Archief voor categorie social
ScheduledThreadPoolExecutor horribly broken
Geplaatst door Peter Doornbosch in java, mobility, social, technical op 29 maart 2007
A while ago, I considered using the Java 5 ThreadPoolExecutor class for executing
remote calls asynchronuously. The application I was working on needs to perform remote
calls on large numbers of devices, and as remote calls can take quite a while, you
don’t want these remote calls to wait on each other. Moreover, as remote calls might fail,
e.g. due to network problems, a retry mechanism was also needed. The
ScheduledThreadPoolExecutor, a subclass of the ThreadPoolExecutor, additionally allows you to
schedule a task at a certain delay, which offers a simple and elegant solution for the
retry mechanism: when a remote call fails, I only had to re-schedule it with a
proper (increasing) delay and the scheduler would take care of it.
Thanks to the fact the ThreadPoolExecutors provides an abstract method afterExecute()
that is called after execution of the task, I didn’t have to pollute my task
implementation with retry logic, but could clearly separate these concerns. In the
afterExecute() method of the (subclassed) ScheduledThreadPoolExecutor, I could ask the
task whether it had succeeded, and if not I could simply reschedule it. And all this
just in a few lines of code:
void afterExecute(Runnable task, Throwable exception) {
if ((RemoteCallerTask) task).failed()) {
super.schedule(task, 10, TimeUnit.SECONDS);
}
}
When I first tested it, I got a ClassCastExeception. My first guess was that it might
have something to do with different class loaders, but when I ran it in a debugger it
turned out to be something that realy surprised me: the Runnable task that was passed
to this method was not my do-a-remote-call task that I had passed to the executor, but
something of a completely different type
(ScheduledThreadPoolExecutor$ScheduledFutureTask
Maybe I misinterpreted the documentation? I went back to the ThreadPoolExecutor
javadoc. It talked about “methods that are called before and after execution of each
task”, and the parameter description claimed the Runnable parameter to be “the runnable
that has completed”. This seemed to match my expectations: you execute a Runnable task
and that is what is passed to afterExecute. That would be the only sensible definition
of a after-execution hook, wouldn’t it? As the source code is the best documentation, I
checked the ThreadPoolExecutor source, which confirmed what I was expecting: the task
that is run is passed to the beforeExecute() and afterExecute() hooks.

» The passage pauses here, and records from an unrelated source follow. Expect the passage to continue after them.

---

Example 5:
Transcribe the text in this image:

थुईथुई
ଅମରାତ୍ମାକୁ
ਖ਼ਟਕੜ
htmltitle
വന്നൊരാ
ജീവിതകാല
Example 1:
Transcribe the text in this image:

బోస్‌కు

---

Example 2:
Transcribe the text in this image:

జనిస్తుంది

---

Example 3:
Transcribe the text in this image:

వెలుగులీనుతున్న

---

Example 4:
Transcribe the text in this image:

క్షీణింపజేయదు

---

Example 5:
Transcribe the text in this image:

A little bit of studying on the ScheduledThreadPoolExecutor source revealed why I got a
ClassCastExeception: it wraps the (user supplied) task in a ScheduledFutureTask object
before passing it to the base class (that puts it in the task queue). One of the
reasons why this wrapper is needed, is because the ScheduledThreadPoolExecutor uses a
DelayQueue to store the tasks and elements of this queue must implemented Delayed
(i.e. have a method that returns the delay). This type of queue sorts tasks based on
the delay: shorter delay comes first. When taking an element from the queue, it blocks
until the delay of the first task has passed. Using this type of queue makes the
implementation of the ScheduledThreadPoolExecutor quite simple: it wraps the task in a
wrapper that implements getDelay() and puts these wrappers in the queue.

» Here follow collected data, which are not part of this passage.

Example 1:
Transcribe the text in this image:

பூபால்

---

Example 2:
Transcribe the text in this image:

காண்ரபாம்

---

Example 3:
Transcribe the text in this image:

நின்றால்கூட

Although I can appreciate the beauty of using a DelayQueue in combination with a normal
ThreadPoolExecutor, I don’t think it is the right solution. The point is that it breaks
one of the fundamental principles of OO programming and that is that derived classes
should respect the contract defined by the base class(es) (and or interfaces). The contract
that the base class ThreadPoolExecutor defines, is that it will call the hook methods
with your task as a parameter. ScheduledThreadPoolExecutor breaks this contract, as it
does not adhere to what its base class has promised.
This break of contract shouldn’t be taken lightly. It makes code that uses these
executors fragile: if for some reason someone decides to use the other class as
implementation of the general executor service, existing code might break. Put
differently: in order to make your code robust, you would to have to take into account
which executor implementation was chosen, at different points in your code. This
violates principles of encapsulation and abstraction: code should never depend on
implementation types, only on interfaces.
I was pretty disappointed that even in the concurrency API, such fundamental
mistakes can be found. Moreover, it appeared this is not the only break of contract, and that fixing this properly doesn’t seem to have any priority, but more on that later.